Resource Management, Scheduling, and Fault-Tolerance for HPC Workflows

Research topic and goals

This project focuses on challenges posed by the increasing complexity of HPC workflows. To cope with the ever increasing size of data and the resulting increase in the number and complexity of workflows running on Extreme-scale HPC systems, it becomes necessary to share the HPC resources across multiple scientific workflows, as is already the case on cloud infrastructures.

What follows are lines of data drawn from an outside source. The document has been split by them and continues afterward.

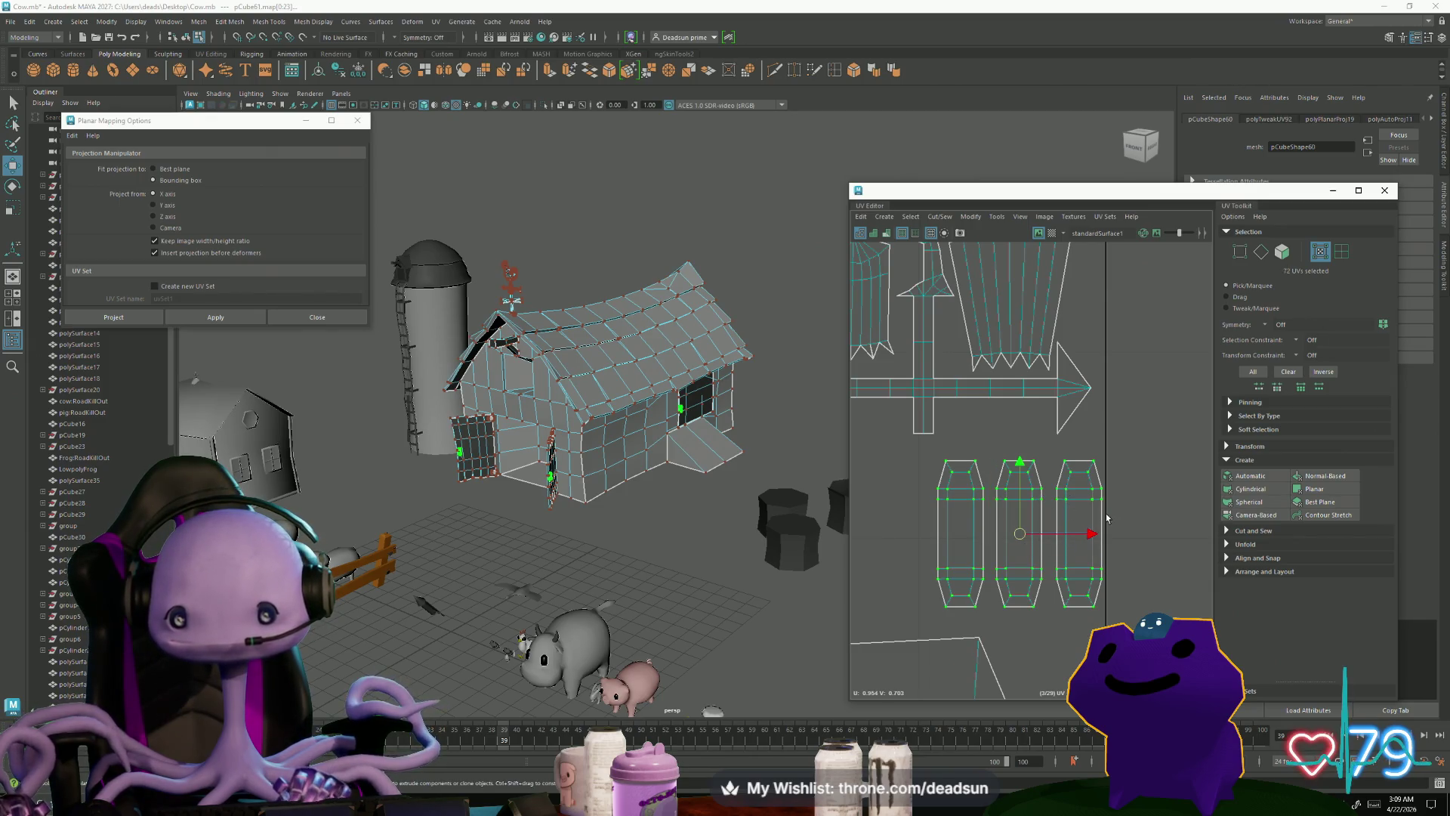
pyautogui.keyDown('shift'); pyautogui.click(1095, 510); pyautogui.keyUp('shift')
pyautogui.moveTo(1060, 536); pyautogui.dragTo(1065, 534)
pyautogui.keyDown('shift'); pyautogui.click(1077, 496); pyautogui.keyUp('shift')
pyautogui.scroll(-3, 1073, 529)
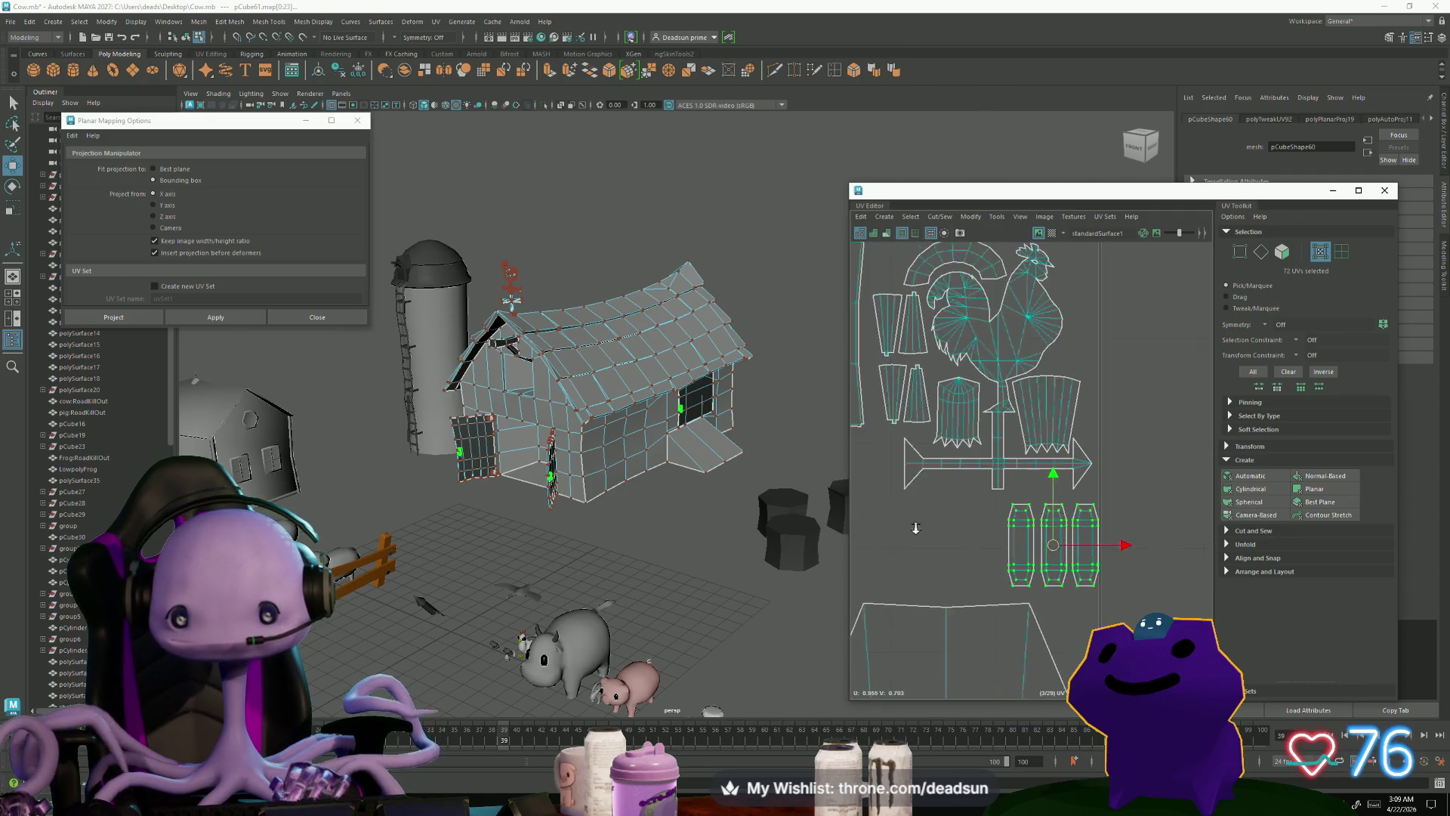
pyautogui.scroll(-1, 1032, 582)
pyautogui.moveTo(1060, 554); pyautogui.dragTo(1050, 556)
# Step: Orbit around the farm scene to review the barn
pyautogui.press('r')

The first goal of this research project is to investigate approaches for resource sharing and scheduling that can preserve QoS requirements of scientific workflows running concurrently on a shared HPC system, while ensuring a high resource utilization of the infrastructure. We plan to investigate the possible trade-offs including Isolation vs. performance guarantee, consolidation vs. resource utilization, and dynamicity vs. resource provisioning. Additionally, it becomes necessary to make HPC workflows fault-tolerant at the relevant granularity level. The typical behavior of an HPC workflow when one of its tasks fails it to fail entirely, requiring user intervention to restart it. Yet depending on task dependencies and/or communications, the workflow management system should be able to reschedule a failed task without affecting other independent tasks, as done in the cloud for frameworks such as Hadoop. This project will focus on the Swift/T workflow management system. First we will find a way to provide task-level fault tolerance for independent tasks with no dependencies. The immediate application of this will be in managing ensemble simulations. As a second step we will explore ways to maintain fault tolerance for interdependent tasks, and in particular for tasks linked together with dataflows.

Results for 2015/2016

Our first sub-goal consisted of investigating the potential gain of sharing resources in a “cloud way” for HPC workflows. This initial study would provide an upper bound of the gain in resource usage when independent workflow share common resources in an HPC platform. This study was mainly conducted by Nathanael Cheriere at Argonne from January to June 2016.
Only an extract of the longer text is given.